4 Atos BullSequana X430-A5 GPU login nodes consist of:
- 1 x PCIe GPU NVIDIA Ampere A100 with 40GB (same model as on GPU partition)
- 2 x AMD EPYC 7452 (32c, 2.35GHz, 155W)
- 256GB of RAM DDR4 3200, 2 x local 7.6TB U.2 SSD
- 1 x 100GbE DP ConnectX5 and 1 x 100Gb IB HDR ConnectX-6 SP.
On Login nodes users can test their appliactions on the same CPUs and GPUs as they are used on CPU and GPU partitions.
Virtualization and Service partition
30 Atos BullSequana X430-A5 virtualization nodes consist of:
- 2 x AMD EPYC 7502 (32c, 2.5GHZ, 180W)
- 512GB of RAM DDR4 3200
- 2 x 7.6TB U.2 SSD
- 1 x 100GbE DP ConnectX5 and 1 x 100Gb IB HDR ConnectX-6 SP
Virtualization and service partition is used for general purpose long term services, administrative tasks, and tasks that do not correspond to the compute, GPU, and login partitions. They are mainly used for system services and cloud infrastructure.
Software environment
- Atos System software: Smart Management Center, Bull Energy Optimizer, Performance Toolkit, IO Instrumentation
- Monitoring, alerting: DDN Insight Monitoring Software & ExaScaler Software Monitoring, Clary & Inventory software, Prometheus, Grafana, Icinga, NVIDIA NSight
- Workload manager: Bull Slurm
- Orchestration: BlueBanquise, Ansible
- External Resource Access: NorduGrid ARC, dCache, CVMS
- Compute nodes Operating system: Red Hat Enterprise Linux 8
- Cloud/Service Virtualization: Proxmox, RHEV, oVirt
- Software stack: EasyBuild toolkit, Modules (Lmod)
- Compilers and SDKs: Intel Compilers (licensed Parallel Studio XE), TotalView (licensed), GCC, AMD Optimizing C/C++ Compiler, NVIDIA SDK
- MPI suites: OpenMPI, IntelMPI
- Programming languages: Python, Fortran, C/C++, R, Julia, Go, Scala
- Numerical, data and parallel/accelerator libraries: BLAS, LAPACK/ScaLAPACK, MKL, BLIS, FFTW, HDF5, netCDF, Eigen, ARPACK, CUDA, cuDNN, cuFFT, cuRAND, cuSOLVER, cuSPARSE, cuTENSOR, TensorRT, KOKKOS, Jarvis, DeepStream SDK, DALI, AmgX, NCCL, Intel TBB, nvGRAPH, Thrust, nvJPEG, NVIDIA Performance Primitives, Video Codec SDK, Optical Flow SDK.
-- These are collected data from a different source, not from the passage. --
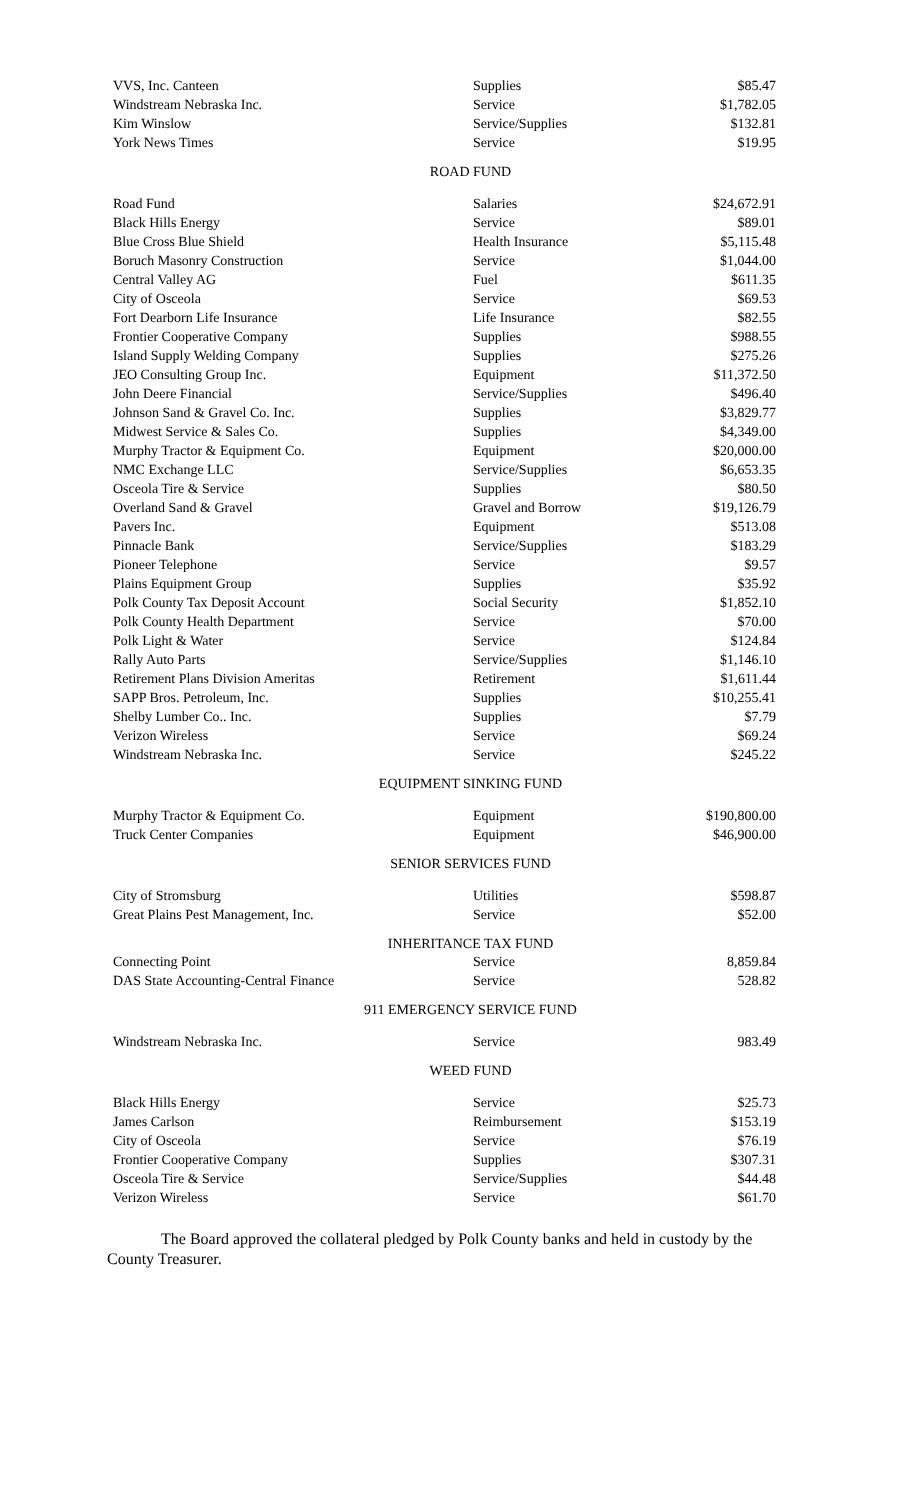| VVS, Inc. Canteen | Supplies | $85.47 |
| Windstream Nebraska Inc. | Service | $1,782.05 |
| Kim Winslow | Service/Supplies | $132.81 |
| York News Times | Service | $19.95 |
ROAD FUND
| Road Fund | Salaries | $24,672.91 |
| Black Hills Energy | Service | $89.01 |
| Blue Cross Blue Shield | Health Insurance | $5,115.48 |
| Boruch Masonry Construction | Service | $1,044.00 |
| Central Valley AG | Fuel | $611.35 |
| City of Osceola | Service | $69.53 |
| Fort Dearborn Life Insurance | Life Insurance | $82.55 |
| Frontier Cooperative Company | Supplies | $988.55 |
| Island Supply Welding Company | Supplies | $275.26 |
| JEO Consulting Group Inc. | Equipment | $11,372.50 |
| John Deere Financial | Service/Supplies | $496.40 |
| Johnson Sand & Gravel Co. Inc. | Supplies | $3,829.77 |
| Midwest Service & Sales Co. | Supplies | $4,349.00 |
| Murphy Tractor & Equipment Co. | Equipment | $20,000.00 |
| NMC Exchange LLC | Service/Supplies | $6,653.35 |
| Osceola Tire & Service | Supplies | $80.50 |
| Overland Sand & Gravel | Gravel and Borrow | $19,126.79 |
| Pavers Inc. | Equipment | $513.08 |
| Pinnacle Bank | Service/Supplies | $183.29 |
| Pioneer Telephone | Service | $9.57 |
| Plains Equipment Group | Supplies | $35.92 |
| Polk County Tax Deposit Account | Social Security | $1,852.10 |
| Polk County Health Department | Service | $70.00 |
| Polk Light & Water | Service | $124.84 |
| Rally Auto Parts | Service/Supplies | $1,146.10 |
| Retirement Plans Division Ameritas | Retirement | $1,611.44 |
| SAPP Bros. Petroleum, Inc. | Supplies | $10,255.41 |
| Shelby Lumber Co.. Inc. | Supplies | $7.79 |
| Verizon Wireless | Service | $69.24 |
| Windstream Nebraska Inc. | Service | $245.22 |
EQUIPMENT SINKING FUND
| Murphy Tractor & Equipment Co. | Equipment | $190,800.00 |
| Truck Center Companies | Equipment | $46,900.00 |
SENIOR SERVICES FUND
| City of Stromsburg | Utilities | $598.87 |
| Great Plains Pest Management, Inc. | Service | $52.00 |
INHERITANCE TAX FUND
| Connecting Point | Service | 8,859.84 |
| DAS State Accounting-Central Finance | Service | 528.82 |
911 EMERGENCY SERVICE FUND
| Windstream Nebraska Inc. | Service | 983.49 |
WEED FUND
| Black Hills Energy | Service | $25.73 |
| James Carlson | Reimbursement | $153.19 |
| City of Osceola | Service | $76.19 |
| Frontier Cooperative Company | Supplies | $307.31 |
| Osceola Tire & Service | Service/Supplies | $44.48 |
| Verizon Wireless | Service | $61.70 |
The Board approved the collateral pledged by Polk County banks and held in custody by the County Treasurer.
- Frameworks: PyTorch, TensorFlow
- Containers: Singularity Pro, Docker
- Other: Remote GUI X11-forwarding, User licensed Matlab
Slurm partitions: The default partition is named cpu. Resource limits, node list, and memory information are presented in the following table:
Partition | Nodes | Time limit | Node list | Memory |
---|---|---|---|---|
Dev | 8 | 1:00 | login[0001-0008] | 257496MiB, 251GiB |
Cpu | 960 | 2-00:00:00 | cn[0001-0960] | 257470MiB, 251GiB |
Longcpu | 22 | 4-00:00:00 | cn[0010-0025,0400-0405] | 257470MiB, 251GiB |
Gpu | 960 | 4-00:00:00 | gn[01-60] | 515517MiB, 503GiB |
Largemem | 192 | 2-00:00:00 | cn[0385-0576] | 1031613MiB, 1007GiB |
HPC Vega documentation: https://doc.vega.izum.si
Application domains
There are several domains and applications where Slovenian experts and expert researchers have developed advanced approaches or are part of the development. In these domains, targeted high-level support or even co-development for substantial use of the infrastructure from user communities and projects in these spaces are foreseen. These domains and applications include:
- Machine learning, including container-based and optimised vector/GPU based application deployment for domain-specific systems as well as general frameworks (PyTorch, Theano, Caffe, Tensorflow) with optimizations for accelerator sharing, interconnect and RDMA architectural challenges, and new deployments.
- Biomolecular and materials simulations based on force-field molecular dynamics, with support for NAMD, Gromacs, Amber, and LAMMPS. Modelling of enzymatic reaction with techniques based on the empirical valence bond approach.
- Quantum chemistry and materials modelling and simulations with support for Gaussian, NWchem, ORCA, and VASP and other popular packages.
- Materials research with Large-scale Monte Carlo simulations of polymers, analysis of liquid crystal defects with Quantum ESPRESSO. Efforts in integration between machine learning, ab-initio models and Monte Carlo in progressive systems in high-energy physics, quantum chemistry, materials science, and complex matter research.
- Medical physics, fast, possibly on-line, GPU based analysis of medical tissues using RTE solution of layered media.
- Non-equilibrium quantum and statistical physics, dynamics and statistical properties of many-body system.
- Fluid dynamics simulations and analysis in reactor physics and technology, research and simulation in particle transport theory (neutrons, protons) with Singularity and Docker environments for Monte Carlo simulations for reactor physics of power reactors, research reactor physics, nuclear fusion, nuclear data evaluation and plasma physics.
- Astrophysics, data mining in large astrophysical collaboration datasets (Pierre Auger in Argentina and CTA), modelling of radiation from astrophysical structures. CORSIKA‑based simulation and analysis of high energy cosmic ray particle-initiated air showers.
- High-energy physics, extreme scale data processing, detector simulation, data reconstruction and distributed analysis, ATLAS at CERN, Belle2 experiment at KEK, Japan.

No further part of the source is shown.